■ Problem statement ■
Starting at the line below with "coffee cup: none [723,467,799,569]" and stopping at the line with "laptop: none [278,248,390,332]", please print each line exactly, those two included, and skip every picture.
========================================
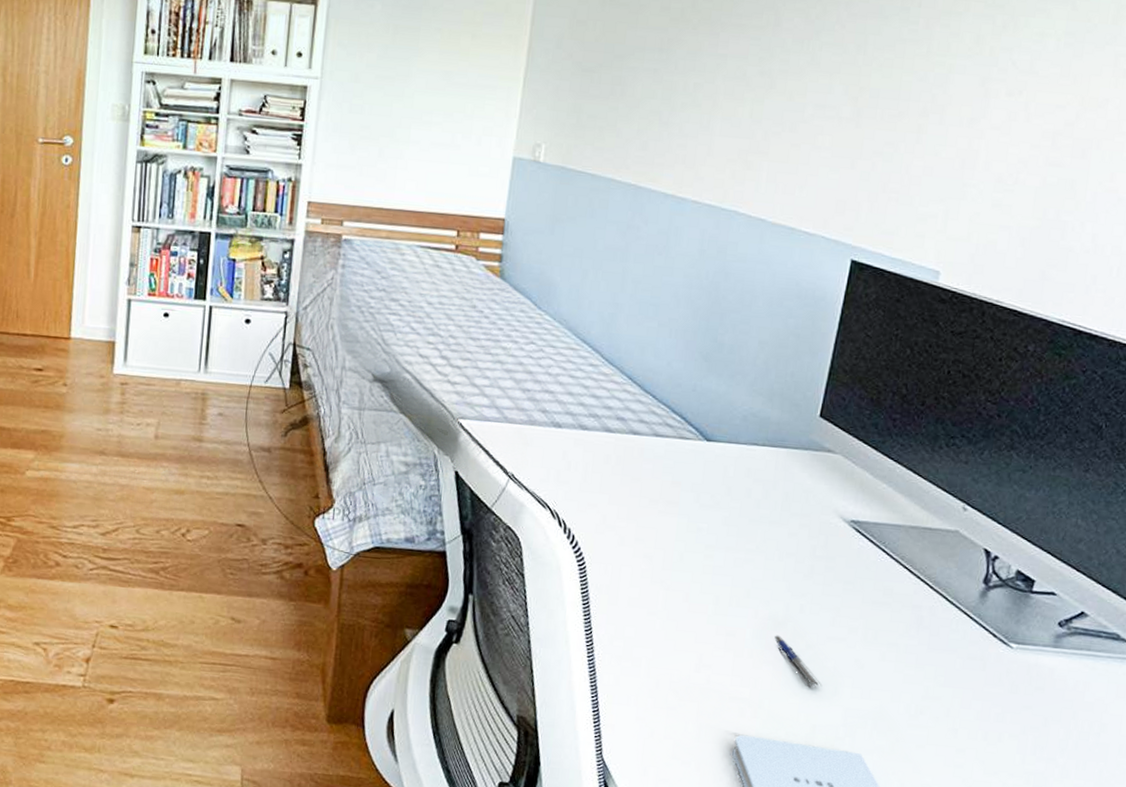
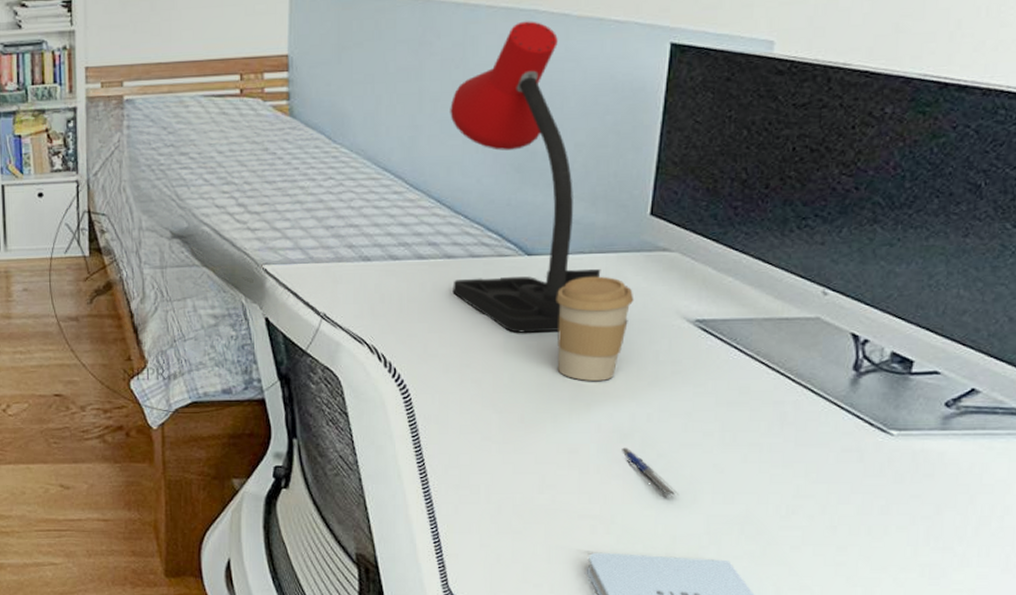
desk lamp: none [635,220,772,517] -> present [450,21,601,333]
coffee cup: none [723,467,799,569] -> present [556,276,634,381]

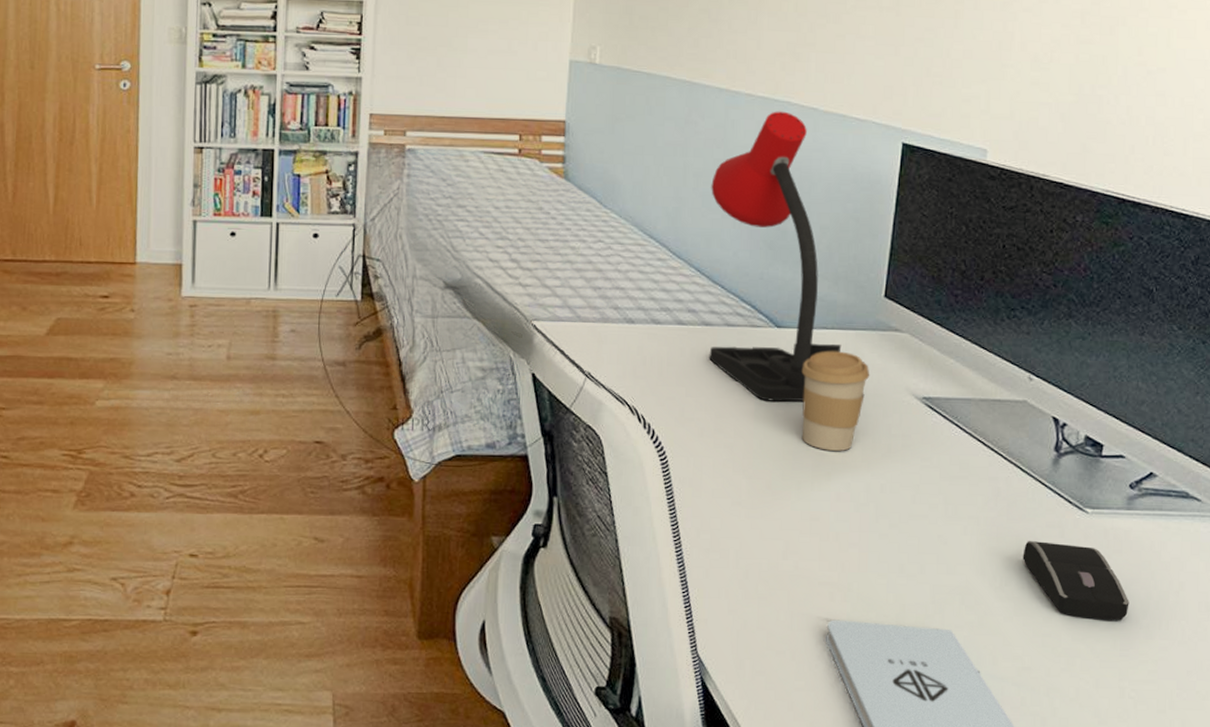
pen: present [622,447,679,497] -> none [858,516,908,566]
computer mouse: none [813,467,942,548] -> present [1022,541,1129,621]

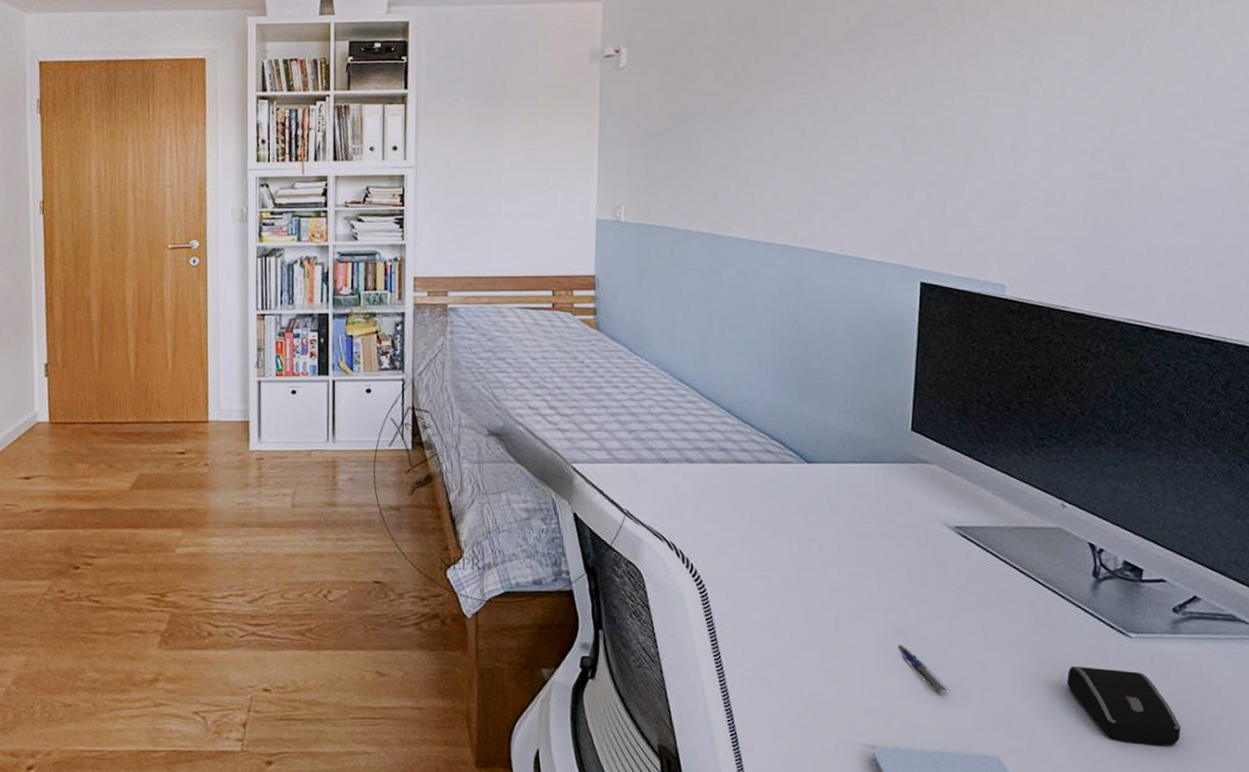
desk lamp: present [709,111,842,402] -> none [736,257,872,534]
coffee cup: present [801,351,870,451] -> none [833,484,902,581]
pen: none [858,516,908,566] -> present [898,644,951,693]

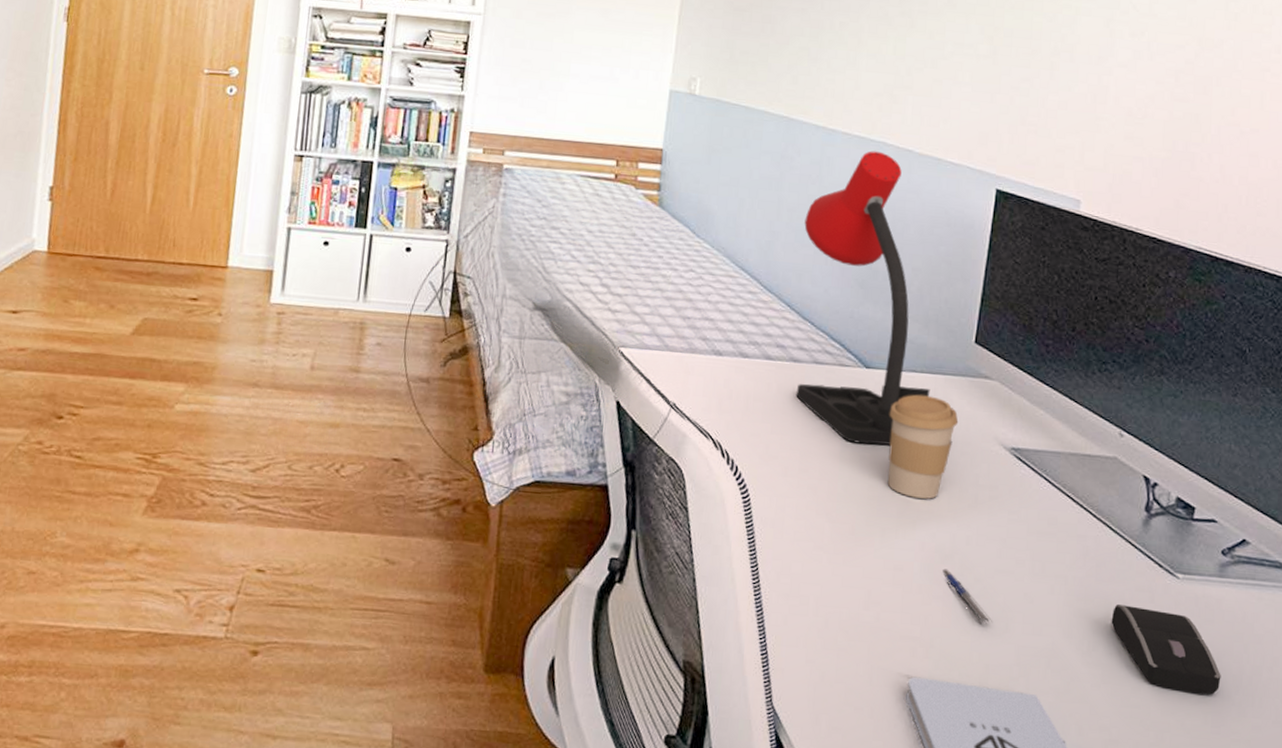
desk lamp: none [736,257,872,534] -> present [796,151,931,446]
coffee cup: none [833,484,902,581] -> present [887,394,959,499]

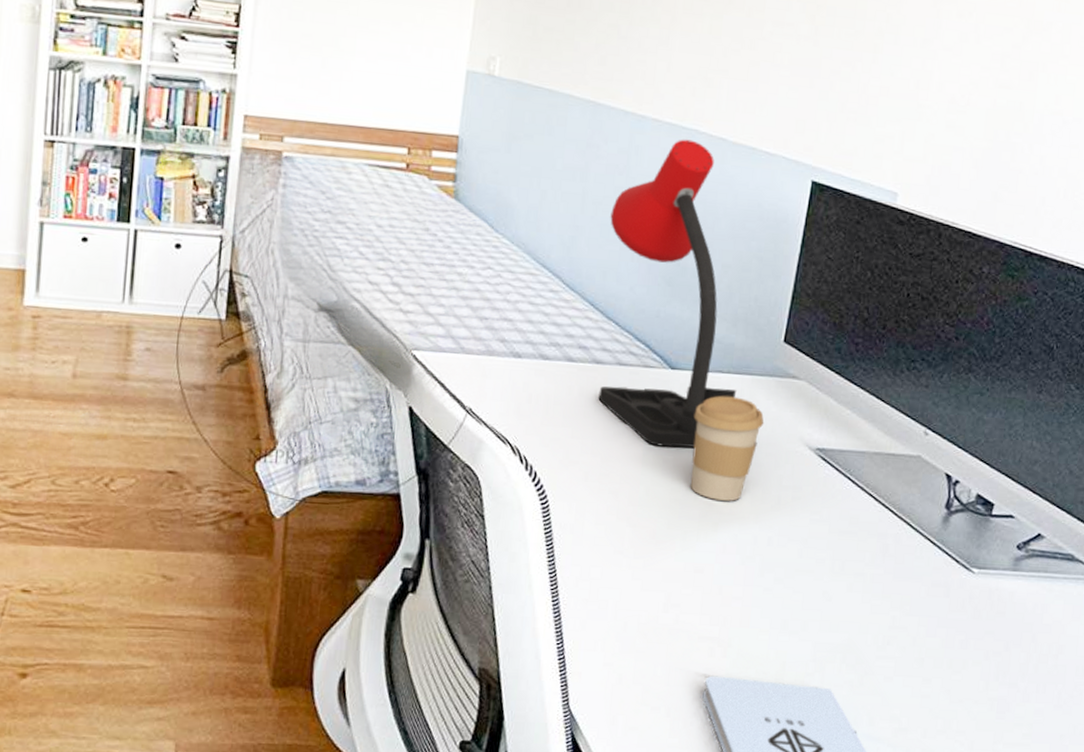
pen: present [942,568,993,624] -> none [743,570,791,622]
computer mouse: present [1111,604,1221,695] -> none [906,600,1009,683]

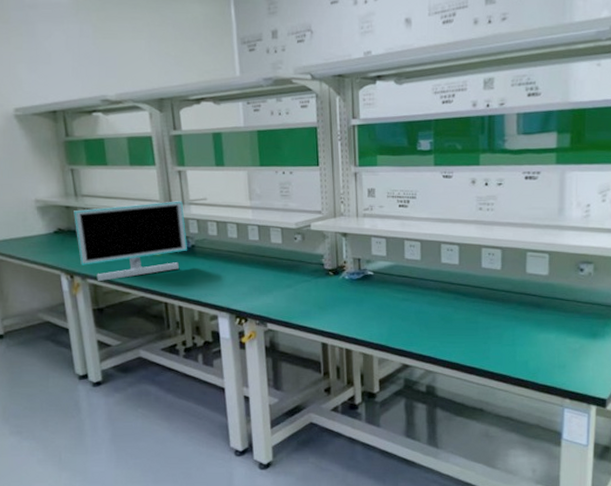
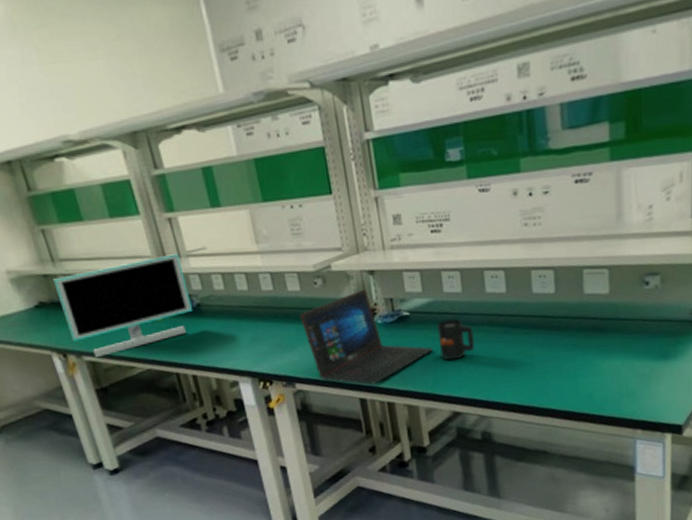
laptop: none [278,248,390,332] -> present [300,289,433,385]
mug: none [395,281,427,318] -> present [436,318,474,361]

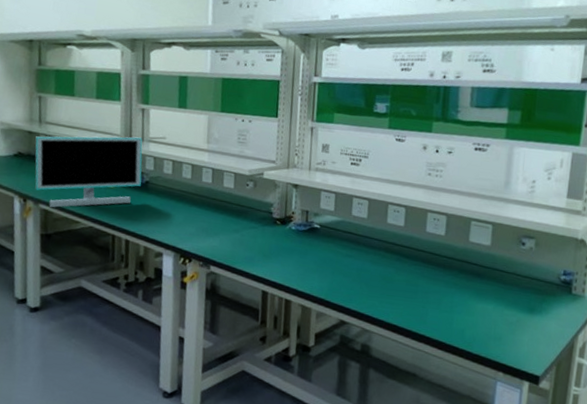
laptop: present [300,289,433,385] -> none [228,198,334,281]
mug: present [436,318,474,361] -> none [338,238,371,274]

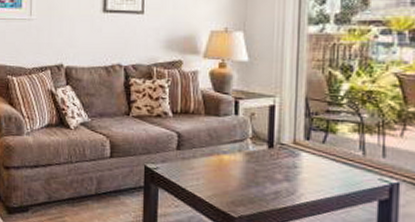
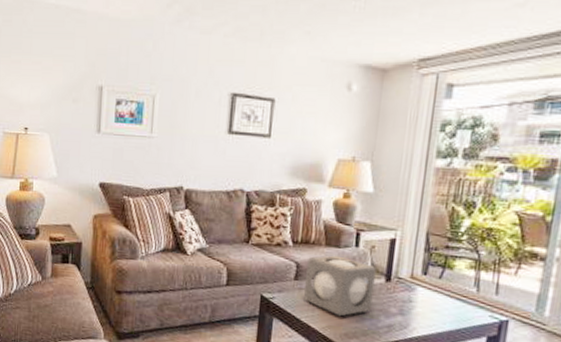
speaker: none [188,124,258,185] -> present [304,255,376,317]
========================================
■ Exercise solution ■
coffee cup: none [723,467,799,569] -> present [556,276,634,381]

pen: present [622,447,679,497] -> none [858,516,908,566]
computer mouse: none [813,467,942,548] -> present [1022,541,1129,621]

desk lamp: present [709,111,842,402] -> none [736,257,872,534]
coffee cup: present [801,351,870,451] -> none [833,484,902,581]
pen: none [858,516,908,566] -> present [898,644,951,693]

desk lamp: none [736,257,872,534] -> present [796,151,931,446]
coffee cup: none [833,484,902,581] -> present [887,394,959,499]

pen: present [942,568,993,624] -> none [743,570,791,622]
computer mouse: present [1111,604,1221,695] -> none [906,600,1009,683]

laptop: none [278,248,390,332] -> present [300,289,433,385]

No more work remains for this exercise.